Using the combination of geophysical land surface data from MERIS and AATSR in conjunction with atmospheric data from other satellites, we will develop a proof of concept for Sentinel-3 (OLCI/SLSTR) data and a synthetic framework to simultaneously retrieve global E and surface moisture status at 1 km spatial resolution. Upon the availability of the land and atmosphere data from Sentinel-3 the framework to estimate E and surface moisture would likely be adapted to demonstrate the potential of SLSTR and OLCI channels for near real-time mapping of terrestrial E and drought. This will not only greatly benefit the climate studies but a consistent thermal remote sensing satellite based E, surface moisture and drought data record will also be established for the post NOAA and MODIS era.

Land surface temperature (LST) has a long heritage of satellite observations which have facilitated our understanding of land surface and climate change processes, such as desertification, urbanization, deforestation and land/atmosphere coupling. These observations have been acquired from a variety of satellite instruments on platforms in both low-earth orbit and in geostationary orbit. Retrieval accuracy can be a challenge though; surface emissivities can be highly variable owing to the heterogeneity of the land, and atmospheric effects caused by the presence of aerosols and by water vapour absorption can give a bias to the underlying LST. As such, a rigorous validation is critical in order to assess the quality of the data and the associated uncertainties.

# Data section
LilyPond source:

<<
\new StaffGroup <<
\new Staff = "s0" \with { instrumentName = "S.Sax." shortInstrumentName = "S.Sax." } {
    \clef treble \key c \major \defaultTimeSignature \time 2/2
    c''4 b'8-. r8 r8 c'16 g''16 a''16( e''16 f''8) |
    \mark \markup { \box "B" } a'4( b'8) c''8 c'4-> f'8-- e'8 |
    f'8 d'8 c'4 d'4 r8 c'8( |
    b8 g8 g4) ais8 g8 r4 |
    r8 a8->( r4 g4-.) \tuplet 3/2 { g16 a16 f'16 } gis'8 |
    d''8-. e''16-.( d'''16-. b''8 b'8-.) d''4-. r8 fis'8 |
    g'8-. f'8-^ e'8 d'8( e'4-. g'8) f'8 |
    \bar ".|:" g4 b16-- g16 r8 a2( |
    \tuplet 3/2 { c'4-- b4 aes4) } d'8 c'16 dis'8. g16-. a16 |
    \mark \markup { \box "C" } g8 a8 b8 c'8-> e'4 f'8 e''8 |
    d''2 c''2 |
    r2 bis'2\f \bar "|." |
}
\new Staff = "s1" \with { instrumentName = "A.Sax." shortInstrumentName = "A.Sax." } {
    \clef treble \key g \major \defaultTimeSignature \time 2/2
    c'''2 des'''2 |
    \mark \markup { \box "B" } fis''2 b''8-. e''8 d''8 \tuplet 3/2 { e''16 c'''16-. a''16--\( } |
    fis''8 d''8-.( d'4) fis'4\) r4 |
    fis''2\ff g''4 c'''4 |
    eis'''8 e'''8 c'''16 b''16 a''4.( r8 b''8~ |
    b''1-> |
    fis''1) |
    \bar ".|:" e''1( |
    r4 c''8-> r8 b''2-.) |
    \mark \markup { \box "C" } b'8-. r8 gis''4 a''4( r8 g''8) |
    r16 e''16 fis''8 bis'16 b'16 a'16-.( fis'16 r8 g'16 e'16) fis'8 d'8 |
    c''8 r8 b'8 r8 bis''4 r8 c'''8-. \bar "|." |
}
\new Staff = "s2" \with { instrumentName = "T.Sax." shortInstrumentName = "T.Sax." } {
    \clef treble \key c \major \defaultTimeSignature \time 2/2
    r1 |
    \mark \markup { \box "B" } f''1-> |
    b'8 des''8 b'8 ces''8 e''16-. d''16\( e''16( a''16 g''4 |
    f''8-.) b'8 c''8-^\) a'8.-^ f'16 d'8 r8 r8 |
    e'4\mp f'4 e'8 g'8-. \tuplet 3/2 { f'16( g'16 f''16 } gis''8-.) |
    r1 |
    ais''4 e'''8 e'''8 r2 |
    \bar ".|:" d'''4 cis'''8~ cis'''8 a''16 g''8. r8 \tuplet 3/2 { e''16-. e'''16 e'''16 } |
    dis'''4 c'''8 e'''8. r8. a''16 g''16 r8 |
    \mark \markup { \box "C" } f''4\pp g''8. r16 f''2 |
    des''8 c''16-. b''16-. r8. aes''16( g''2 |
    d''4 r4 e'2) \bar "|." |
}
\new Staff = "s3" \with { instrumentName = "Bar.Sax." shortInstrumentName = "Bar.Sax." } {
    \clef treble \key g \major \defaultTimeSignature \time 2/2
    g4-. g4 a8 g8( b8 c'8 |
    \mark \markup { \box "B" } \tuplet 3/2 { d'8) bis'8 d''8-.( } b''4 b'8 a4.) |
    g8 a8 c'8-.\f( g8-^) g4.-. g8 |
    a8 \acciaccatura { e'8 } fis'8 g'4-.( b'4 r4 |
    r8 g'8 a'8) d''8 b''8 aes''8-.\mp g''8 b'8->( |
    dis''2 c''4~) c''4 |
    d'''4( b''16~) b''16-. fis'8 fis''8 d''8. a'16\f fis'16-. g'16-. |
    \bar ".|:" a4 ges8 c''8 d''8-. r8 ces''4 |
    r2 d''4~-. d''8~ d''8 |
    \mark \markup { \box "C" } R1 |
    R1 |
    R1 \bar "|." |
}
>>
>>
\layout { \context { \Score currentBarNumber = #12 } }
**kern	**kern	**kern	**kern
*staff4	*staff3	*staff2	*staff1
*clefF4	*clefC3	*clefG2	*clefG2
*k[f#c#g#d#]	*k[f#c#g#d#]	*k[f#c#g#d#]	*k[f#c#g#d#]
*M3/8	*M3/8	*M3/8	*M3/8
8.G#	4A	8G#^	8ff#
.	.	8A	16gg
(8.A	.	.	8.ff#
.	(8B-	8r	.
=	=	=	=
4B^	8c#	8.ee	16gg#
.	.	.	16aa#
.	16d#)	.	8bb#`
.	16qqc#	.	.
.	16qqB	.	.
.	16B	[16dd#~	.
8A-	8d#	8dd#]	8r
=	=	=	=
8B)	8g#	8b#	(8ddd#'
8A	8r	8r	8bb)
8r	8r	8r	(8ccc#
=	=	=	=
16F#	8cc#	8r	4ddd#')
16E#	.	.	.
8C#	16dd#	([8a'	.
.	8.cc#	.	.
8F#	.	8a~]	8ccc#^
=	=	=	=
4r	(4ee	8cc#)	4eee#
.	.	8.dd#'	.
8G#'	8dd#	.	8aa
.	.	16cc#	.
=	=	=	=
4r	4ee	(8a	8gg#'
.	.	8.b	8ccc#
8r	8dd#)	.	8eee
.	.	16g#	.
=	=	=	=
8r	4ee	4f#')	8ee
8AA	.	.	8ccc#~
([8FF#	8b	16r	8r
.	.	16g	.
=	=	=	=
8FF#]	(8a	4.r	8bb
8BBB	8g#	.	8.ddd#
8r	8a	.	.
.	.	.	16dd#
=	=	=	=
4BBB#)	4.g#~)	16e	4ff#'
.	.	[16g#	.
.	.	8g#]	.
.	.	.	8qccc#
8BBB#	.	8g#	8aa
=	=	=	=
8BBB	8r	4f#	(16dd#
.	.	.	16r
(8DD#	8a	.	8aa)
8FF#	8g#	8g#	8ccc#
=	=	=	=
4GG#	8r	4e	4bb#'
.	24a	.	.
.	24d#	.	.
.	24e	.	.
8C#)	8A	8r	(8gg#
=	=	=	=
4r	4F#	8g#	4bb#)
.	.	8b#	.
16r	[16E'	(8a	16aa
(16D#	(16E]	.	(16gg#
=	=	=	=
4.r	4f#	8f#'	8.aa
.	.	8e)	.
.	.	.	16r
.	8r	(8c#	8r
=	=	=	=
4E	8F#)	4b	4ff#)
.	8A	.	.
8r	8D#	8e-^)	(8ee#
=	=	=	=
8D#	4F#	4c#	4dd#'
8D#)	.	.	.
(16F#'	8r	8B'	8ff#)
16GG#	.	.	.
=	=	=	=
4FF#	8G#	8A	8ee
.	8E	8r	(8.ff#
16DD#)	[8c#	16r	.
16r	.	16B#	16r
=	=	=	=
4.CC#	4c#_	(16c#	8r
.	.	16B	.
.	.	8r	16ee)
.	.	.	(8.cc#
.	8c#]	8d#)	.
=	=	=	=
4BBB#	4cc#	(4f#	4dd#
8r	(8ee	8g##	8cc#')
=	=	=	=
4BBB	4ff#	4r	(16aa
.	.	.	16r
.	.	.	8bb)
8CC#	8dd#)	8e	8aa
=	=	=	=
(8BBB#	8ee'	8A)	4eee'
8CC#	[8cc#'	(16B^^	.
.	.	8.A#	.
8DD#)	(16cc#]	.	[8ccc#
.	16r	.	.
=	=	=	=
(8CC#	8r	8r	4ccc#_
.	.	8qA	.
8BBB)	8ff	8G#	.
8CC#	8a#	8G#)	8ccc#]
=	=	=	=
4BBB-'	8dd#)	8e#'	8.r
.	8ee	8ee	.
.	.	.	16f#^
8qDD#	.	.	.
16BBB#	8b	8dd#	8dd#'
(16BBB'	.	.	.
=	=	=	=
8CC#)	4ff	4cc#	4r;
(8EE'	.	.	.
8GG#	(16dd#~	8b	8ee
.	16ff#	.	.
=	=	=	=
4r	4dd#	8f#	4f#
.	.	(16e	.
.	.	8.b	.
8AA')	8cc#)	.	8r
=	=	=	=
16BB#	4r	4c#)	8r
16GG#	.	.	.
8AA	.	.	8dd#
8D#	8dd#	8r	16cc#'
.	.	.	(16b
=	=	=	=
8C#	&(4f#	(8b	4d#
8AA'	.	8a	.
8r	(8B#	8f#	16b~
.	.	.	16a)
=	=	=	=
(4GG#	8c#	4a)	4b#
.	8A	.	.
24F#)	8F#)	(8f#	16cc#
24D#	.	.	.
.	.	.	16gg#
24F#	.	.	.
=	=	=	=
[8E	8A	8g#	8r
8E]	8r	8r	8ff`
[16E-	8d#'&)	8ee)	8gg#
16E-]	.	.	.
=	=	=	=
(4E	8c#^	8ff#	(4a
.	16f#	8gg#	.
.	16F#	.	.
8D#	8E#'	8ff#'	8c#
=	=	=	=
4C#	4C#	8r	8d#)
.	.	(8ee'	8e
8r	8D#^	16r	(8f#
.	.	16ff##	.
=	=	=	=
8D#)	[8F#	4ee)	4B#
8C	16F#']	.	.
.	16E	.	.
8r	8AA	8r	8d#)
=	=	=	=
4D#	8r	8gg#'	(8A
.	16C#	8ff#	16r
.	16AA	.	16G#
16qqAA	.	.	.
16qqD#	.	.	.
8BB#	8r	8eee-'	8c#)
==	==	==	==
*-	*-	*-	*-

# Directions
In the passage on satellite land surface observations, which two atmospheric effects can bias the retrieved LST? The items are not needed for what follows.

# Result for this task
The presence of aerosols and water vapor absorption.